The unprecedented deal, which passed with 75% approval, does not include a salary. Instead, Musk will be rewarded with hundreds of millions of new shares if he meets a series of ambitious targets over the next decade. These milestones include drastically lifting Tesla’s market value from $1.4tn to $8.5tn (c. £1.1tn to £6.5tn), delivering 20 million vehicles, and deploying one million Optimus robots and one million robotaxis.
Following the vote, Musk danced on stage and told supporters, “what we’re about to embark upon is not merely a new chapter of the future of Tesla, but a whole new book”.
Musk’s immediate remarks prioritised the Optimus humanoid robot, which he has championed as central to Tesla’s future. Analyst Gene Munster noted Musk’s vision “starts with Optimus”, with “no mention of cars” in his opening. Musk later remarked that the company’s full self-driving (FSD) feature was “almost comfortable” enough for drivers to “text and drive essentially”. This is despite US regulators actively investigating the FSD system following multiple incidents and crashes.
The payout has drawn both criticism and praise. The Tesla board argued it could not afford to lose Musk, a sentiment echoed by Wedbush analyst Dan Ives, who called Musk “Tesla’s biggest asset” and predicted the “march to an AI driven valuation… has now begun.”

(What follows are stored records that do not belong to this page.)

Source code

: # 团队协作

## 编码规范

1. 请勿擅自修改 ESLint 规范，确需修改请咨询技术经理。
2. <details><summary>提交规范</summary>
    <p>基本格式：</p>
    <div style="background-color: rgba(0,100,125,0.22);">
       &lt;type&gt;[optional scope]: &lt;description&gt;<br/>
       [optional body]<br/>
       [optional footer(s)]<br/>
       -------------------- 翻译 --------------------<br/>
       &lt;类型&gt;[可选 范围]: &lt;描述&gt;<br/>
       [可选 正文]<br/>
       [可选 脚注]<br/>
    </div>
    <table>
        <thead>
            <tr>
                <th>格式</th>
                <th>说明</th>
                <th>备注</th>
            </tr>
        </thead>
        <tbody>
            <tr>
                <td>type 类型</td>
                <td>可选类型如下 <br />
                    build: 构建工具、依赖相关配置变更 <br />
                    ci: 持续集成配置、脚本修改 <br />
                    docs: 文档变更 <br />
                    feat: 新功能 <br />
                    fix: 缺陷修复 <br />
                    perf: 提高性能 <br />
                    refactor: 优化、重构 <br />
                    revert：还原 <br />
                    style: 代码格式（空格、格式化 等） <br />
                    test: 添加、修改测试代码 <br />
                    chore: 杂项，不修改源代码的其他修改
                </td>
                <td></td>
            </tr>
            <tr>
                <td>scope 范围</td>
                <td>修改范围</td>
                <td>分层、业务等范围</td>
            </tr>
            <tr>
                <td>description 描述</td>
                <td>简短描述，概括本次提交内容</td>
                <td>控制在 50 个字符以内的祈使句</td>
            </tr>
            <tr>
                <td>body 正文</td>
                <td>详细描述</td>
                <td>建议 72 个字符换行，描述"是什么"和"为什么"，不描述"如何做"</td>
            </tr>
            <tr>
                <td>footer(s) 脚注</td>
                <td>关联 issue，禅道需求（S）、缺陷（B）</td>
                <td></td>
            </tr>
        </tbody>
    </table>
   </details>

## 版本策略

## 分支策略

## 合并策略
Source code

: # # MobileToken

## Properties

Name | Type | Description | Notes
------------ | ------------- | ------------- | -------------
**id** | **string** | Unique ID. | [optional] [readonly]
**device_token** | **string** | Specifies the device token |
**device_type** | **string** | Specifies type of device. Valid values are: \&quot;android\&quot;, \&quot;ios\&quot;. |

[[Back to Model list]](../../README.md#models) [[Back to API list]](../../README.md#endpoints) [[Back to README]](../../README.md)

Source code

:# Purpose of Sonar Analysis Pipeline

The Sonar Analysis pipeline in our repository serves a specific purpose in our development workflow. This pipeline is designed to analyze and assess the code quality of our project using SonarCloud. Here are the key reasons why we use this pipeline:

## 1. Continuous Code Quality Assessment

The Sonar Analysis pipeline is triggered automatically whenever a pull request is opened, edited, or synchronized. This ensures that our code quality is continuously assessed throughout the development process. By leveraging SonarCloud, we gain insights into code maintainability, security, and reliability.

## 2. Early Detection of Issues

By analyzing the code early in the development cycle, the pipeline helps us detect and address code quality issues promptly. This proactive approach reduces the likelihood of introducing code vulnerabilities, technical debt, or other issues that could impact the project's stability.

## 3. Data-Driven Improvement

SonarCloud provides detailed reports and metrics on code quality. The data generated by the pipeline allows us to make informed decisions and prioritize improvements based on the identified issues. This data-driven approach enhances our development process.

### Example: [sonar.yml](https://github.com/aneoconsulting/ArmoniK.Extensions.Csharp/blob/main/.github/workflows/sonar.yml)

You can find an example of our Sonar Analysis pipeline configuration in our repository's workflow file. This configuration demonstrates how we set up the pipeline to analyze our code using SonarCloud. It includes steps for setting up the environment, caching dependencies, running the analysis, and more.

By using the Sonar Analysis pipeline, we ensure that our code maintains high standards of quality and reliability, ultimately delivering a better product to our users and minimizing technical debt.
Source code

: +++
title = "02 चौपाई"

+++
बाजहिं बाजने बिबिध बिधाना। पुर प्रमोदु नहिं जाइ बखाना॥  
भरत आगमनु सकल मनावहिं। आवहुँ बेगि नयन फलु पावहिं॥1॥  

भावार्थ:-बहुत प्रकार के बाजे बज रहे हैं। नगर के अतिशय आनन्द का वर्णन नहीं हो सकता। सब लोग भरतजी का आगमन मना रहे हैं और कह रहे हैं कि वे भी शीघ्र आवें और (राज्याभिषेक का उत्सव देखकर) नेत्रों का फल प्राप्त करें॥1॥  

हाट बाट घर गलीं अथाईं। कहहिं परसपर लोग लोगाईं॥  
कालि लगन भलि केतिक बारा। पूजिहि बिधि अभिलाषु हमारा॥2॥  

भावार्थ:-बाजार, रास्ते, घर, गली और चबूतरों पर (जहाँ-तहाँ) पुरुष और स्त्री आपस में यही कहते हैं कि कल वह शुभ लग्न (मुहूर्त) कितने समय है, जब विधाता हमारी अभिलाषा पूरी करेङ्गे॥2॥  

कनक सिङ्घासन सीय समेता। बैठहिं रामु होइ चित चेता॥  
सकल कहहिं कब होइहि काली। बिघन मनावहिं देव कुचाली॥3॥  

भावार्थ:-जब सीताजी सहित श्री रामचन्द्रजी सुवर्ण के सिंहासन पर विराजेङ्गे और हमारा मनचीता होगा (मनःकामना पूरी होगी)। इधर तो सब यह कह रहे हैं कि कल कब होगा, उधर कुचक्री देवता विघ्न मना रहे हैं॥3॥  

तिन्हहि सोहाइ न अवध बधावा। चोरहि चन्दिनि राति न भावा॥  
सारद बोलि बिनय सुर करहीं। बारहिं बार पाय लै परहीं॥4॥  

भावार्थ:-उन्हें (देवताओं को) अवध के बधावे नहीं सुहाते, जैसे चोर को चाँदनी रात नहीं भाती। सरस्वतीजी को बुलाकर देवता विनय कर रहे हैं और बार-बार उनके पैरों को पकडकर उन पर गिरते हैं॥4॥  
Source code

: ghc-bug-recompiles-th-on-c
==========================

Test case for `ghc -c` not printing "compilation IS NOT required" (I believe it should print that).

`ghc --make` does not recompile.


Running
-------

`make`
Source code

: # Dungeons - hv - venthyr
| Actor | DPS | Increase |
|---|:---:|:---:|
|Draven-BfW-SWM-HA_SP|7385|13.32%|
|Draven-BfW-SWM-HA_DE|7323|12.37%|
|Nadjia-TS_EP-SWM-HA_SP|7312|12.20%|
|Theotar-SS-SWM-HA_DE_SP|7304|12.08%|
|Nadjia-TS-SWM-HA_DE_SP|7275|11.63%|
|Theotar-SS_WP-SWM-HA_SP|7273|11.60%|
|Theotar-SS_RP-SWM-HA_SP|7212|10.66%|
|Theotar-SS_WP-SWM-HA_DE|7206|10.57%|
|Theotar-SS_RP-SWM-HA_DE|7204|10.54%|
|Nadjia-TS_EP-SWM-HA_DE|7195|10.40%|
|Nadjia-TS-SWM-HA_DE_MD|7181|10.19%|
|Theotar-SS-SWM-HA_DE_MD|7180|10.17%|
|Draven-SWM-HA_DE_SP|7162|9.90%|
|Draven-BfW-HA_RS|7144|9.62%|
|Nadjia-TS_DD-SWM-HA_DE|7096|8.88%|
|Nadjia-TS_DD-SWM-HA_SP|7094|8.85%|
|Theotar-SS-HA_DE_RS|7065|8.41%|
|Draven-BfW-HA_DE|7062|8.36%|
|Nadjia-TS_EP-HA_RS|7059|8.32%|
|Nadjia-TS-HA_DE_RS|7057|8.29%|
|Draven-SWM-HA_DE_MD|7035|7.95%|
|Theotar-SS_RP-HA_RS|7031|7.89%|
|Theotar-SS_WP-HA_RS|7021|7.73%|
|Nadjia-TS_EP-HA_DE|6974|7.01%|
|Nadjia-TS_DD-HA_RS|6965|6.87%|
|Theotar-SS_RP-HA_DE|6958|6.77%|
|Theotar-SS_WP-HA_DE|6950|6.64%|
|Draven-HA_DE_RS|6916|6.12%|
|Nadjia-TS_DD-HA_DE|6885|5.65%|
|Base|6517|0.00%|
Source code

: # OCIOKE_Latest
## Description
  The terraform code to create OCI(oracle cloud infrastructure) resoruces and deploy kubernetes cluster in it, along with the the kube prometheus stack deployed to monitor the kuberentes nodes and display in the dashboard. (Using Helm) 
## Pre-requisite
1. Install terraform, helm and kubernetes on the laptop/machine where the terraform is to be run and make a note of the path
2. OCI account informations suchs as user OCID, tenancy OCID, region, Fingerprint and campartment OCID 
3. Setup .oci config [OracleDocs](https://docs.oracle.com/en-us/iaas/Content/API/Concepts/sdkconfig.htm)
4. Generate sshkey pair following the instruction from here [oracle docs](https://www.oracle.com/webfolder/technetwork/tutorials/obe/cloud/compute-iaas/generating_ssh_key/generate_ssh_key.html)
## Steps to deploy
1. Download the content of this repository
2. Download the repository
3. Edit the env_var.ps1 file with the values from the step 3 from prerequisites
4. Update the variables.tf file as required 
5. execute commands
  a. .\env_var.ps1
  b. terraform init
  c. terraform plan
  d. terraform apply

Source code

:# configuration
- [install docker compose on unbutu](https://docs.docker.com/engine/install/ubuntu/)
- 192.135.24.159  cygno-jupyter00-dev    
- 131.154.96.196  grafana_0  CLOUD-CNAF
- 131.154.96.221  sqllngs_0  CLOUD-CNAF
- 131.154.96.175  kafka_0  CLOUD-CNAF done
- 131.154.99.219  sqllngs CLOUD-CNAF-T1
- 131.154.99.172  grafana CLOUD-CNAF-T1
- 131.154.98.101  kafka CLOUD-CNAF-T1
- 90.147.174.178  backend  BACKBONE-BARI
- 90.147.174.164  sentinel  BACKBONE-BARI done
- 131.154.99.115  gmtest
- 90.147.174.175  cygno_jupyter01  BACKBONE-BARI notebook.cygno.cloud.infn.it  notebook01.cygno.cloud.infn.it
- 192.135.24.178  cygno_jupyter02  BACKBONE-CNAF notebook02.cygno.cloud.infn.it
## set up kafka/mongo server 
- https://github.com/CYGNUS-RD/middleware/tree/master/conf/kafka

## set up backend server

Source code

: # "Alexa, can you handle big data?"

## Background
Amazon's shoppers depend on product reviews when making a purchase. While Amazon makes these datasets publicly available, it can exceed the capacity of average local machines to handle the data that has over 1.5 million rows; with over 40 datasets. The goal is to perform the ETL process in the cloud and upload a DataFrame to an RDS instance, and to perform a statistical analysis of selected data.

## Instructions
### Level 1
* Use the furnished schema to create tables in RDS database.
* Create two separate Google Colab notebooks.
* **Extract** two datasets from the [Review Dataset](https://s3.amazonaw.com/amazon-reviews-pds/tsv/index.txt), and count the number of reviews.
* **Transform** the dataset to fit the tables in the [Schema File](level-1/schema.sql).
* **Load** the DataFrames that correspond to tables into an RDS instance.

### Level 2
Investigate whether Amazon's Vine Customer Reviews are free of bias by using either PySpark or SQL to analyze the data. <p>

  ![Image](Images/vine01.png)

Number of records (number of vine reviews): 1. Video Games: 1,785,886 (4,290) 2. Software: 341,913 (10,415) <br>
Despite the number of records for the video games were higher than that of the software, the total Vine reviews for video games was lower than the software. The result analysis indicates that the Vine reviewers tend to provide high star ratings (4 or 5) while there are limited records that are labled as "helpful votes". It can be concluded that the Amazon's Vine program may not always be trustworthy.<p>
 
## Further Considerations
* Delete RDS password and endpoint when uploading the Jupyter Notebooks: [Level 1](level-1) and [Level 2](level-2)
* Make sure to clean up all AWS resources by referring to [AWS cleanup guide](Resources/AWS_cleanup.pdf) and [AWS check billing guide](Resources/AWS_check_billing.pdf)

However, other investors expressed concern. Shareholder Ross Gerber said his firm lowered its stake in Tesla due to the “polarisation of [Musk’s] persona”, which he claims “demolished the value of the brand”. Mr Gerber also questioned whether significant demand exists for humanoid robots and highlighted stiff competition in the robotaxi industry from rivals like Waymo.
This shareholder vote was required after a Delaware judge voided a similar 2018 pay deal, ruling that board members were too close to Musk. In response, Tesla reincorporated in Texas.
The new package was rejected by several major institutional investors, including Norway’s sovereign wealth fund and the California Public Employees’ Retirement System (CalPERS). This left Musk reliant on Tesla’s large base of retail investors, who were targeted by a marketing blitz from board members lobbying for the deal’s approval.